Un contexte alarmant
Si les experts sont autant en alerte, c’est parce que la Sierra Léone a un lourd passif en ce qui concerne les catastrophes naturelles. Ces vingt dernières années, elle a été régulièrement frappée par des inondations et des glissements de terrains qui ont causé de nombreux dégâts et pertes aussi bien sur le plan économique qu’humain.
Rien que cette année, le pays a dû déclencher des alertes aux inondations après que d’importantes pluies sont tombées sur le territoire pendant trois jours consécutifs. En plus d’être victime d’une météo non favorable, probablement encouragée par les changements climatiques, la Sierra Léone est victime de son sous-développement.
D’après le directeur général de l’agence météorologique nationale, il est difficile d’assurer les prévisions météorologiques et la sécurité des populations. Gabriel Kpaka reconnaît que le pays est victime du manque d’équipements météorologiques (en particulier de radars), de données et de logiciels de prévision, doublé du peu de météorologues proprement formés représente un écueil majeur pour la mise en place de système d’alerte précoce.
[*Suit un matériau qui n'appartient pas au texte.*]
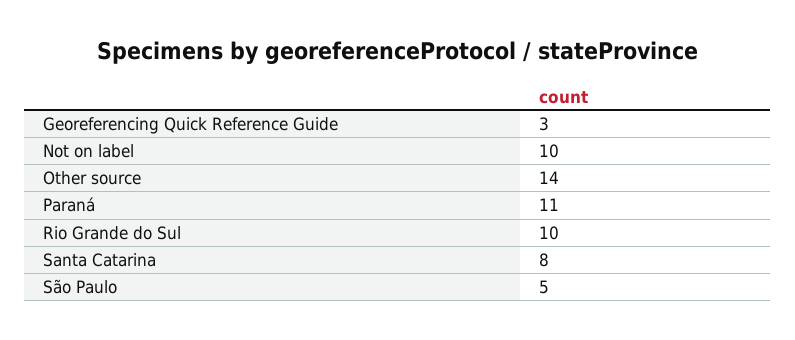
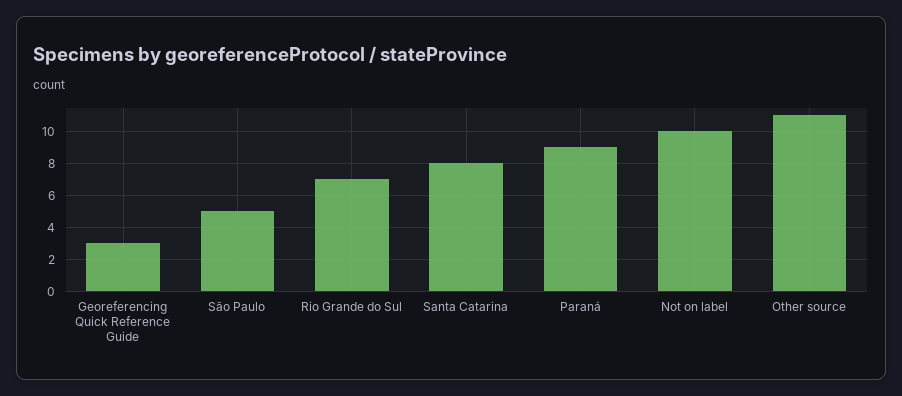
Other source: 14 -> 11
Paraná: 11 -> 9
Rio Grande do Sul: 10 -> 7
Des efforts restent encore à faire
Aussi inquiétante que la situation puisse être, la Sierra Léone ne baisse pas les bras. En 2020, une agence de gestion des catastrophes a été créée pour juger du caractère habitable de la zone du désastre de 2017. Cette agence travaille en collaboration avec l’ONU.
Par ailleurs, en plus de réprimer les constructions illégales dans la zone, les autorités y ont lancé des opérations pour replanter 2.200 manguiers, bananiers ou avocatiers à flanc de Sugar Loaf. John Rogers, le directeur adjoint de l’agence de gestion des catastrophes a déclaré que les autorités travaillaient afin de trouver des solutions durables pour atténuer les risques de la vie dans les quelques 60 camps situés dans les bidonvilles et autour de la montagne, à travers de vastes campagnes et mécanismes de sensibilisation.
En 2018, le gouvernement a attribué aux survivants de Sugar Loaf, un certain nombre de logements financés par des philanthropes. Malheureusement, seule une fraction des 3.500 survivants en a bénéficié.
Aujourd’hui, les survivants de Sugar Loaf ont toujours besoin d’aide, leur situation n’a pas changé et ils continuent à vivre au jour le jour, se relogeant ici et là. C’est le cas d‘Almamy Bubu Conteh, qui a tout perdu en 2017 et dont le nom ne figurait pas parmi les bénéficiaires. Avec les 12 membres de sa famille, ils ont fini par revenir vivre dans la zone sinistrée après épuisement de l’allocation de logement accordée par le gouvernement et à nouveau sans toit.